**Exercise**
Write out the passage on cacao's arrival in Europe word for word, beginning at "The Spanish conquistadors" and stopping after "the sexual appetite.".
*** Excerpted text ***
The Spanish conquistadors adopted cacao beans as currency to trade with the Maya. However, the beans traveled back to Spain for a different purpose.
European medical theories of the 15th and 16th centuries were rather primitive. The Native Americans had a much more advanced system based on their extensive knowledge and use of plants that cured certain conditions. When word of the New World’s miraculous plants reached King Philip II of Spain, he sent his Royal Physician, Francisco Hernandez, to Mexico. Upon his return to Spain, Hernandez included cacao beans in his bag of cures.
Hernandez, in a letter to the king, stated that the cacao bean was nourishing and could cure fevers, “When pepper was added, it had an agreeable taste and warmed the stomach and perfumed the breath.” It would fight poisons and alleviate intestinal pains. He also mentioned that it excited the sexual appetite.
The cacao bean was presented to European royalty in 1544. The Dominican Friars, who were among the first and most energetic missionaries in the Americas, took a delegation of Maya nobles to visit Prince Philip in Spain. Among the gifts they brought were bowls of chocolate. This was opening day for chocolate in Europe. But it would be forty years before regular shipments started to arrive.
The original problem with chocolate was that it was bitter, it didn’t have a great smell, and the Europeans did not see an obvious potential for the cocoa bean. But eventually, they learned to dry it, ferment it, roast it, and mix it with various things, including vanilla. And then, of course, they learned to add sugar and, later, milk. Through a very complex technology, they created a food that appeals to almost every human being on the planet, and is totally different from its original form.
*** Given records ***
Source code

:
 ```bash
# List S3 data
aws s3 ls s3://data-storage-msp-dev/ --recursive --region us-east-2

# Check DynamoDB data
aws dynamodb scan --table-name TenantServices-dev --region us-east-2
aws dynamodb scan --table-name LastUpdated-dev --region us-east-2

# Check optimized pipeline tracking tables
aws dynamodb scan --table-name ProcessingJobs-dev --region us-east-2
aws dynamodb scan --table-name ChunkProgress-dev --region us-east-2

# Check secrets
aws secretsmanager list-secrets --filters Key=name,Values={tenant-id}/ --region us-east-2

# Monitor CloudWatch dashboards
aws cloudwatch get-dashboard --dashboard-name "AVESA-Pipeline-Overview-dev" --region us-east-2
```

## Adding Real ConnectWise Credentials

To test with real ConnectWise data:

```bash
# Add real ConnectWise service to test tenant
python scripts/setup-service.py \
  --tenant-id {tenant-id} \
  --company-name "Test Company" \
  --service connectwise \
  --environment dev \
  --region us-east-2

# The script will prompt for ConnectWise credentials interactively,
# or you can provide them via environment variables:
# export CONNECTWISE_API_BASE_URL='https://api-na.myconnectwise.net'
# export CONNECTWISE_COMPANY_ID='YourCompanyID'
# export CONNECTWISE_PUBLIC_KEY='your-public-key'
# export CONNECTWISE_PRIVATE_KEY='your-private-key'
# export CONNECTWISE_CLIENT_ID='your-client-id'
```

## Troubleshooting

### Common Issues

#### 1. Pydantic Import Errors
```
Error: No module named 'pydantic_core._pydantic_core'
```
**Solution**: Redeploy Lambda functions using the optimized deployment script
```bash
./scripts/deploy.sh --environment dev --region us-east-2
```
***
**Result of the exercise**
The Spanish conquistadors adopted cacao beans as currency to trade with the Maya. However, the beans traveled back to Spain for a different purpose.
European medical theories of the 15th and 16th centuries were rather primitive. The Native Americans had a much more advanced system based on their extensive knowledge and use of plants that cured certain conditions. When word of the New World’s miraculous plants reached King Philip II of Spain, he sent his Royal Physician, Francisco Hernandez, to Mexico. Upon his return to Spain, Hernandez included cacao beans in his bag of cures.
Hernandez, in a letter to the king, stated that the cacao bean was nourishing and could cure fevers, “When pepper was added, it had an agreeable taste and warmed the stomach and perfumed the breath.” It would fight poisons and alleviate intestinal pains. He also mentioned that it excited the sexual appetite.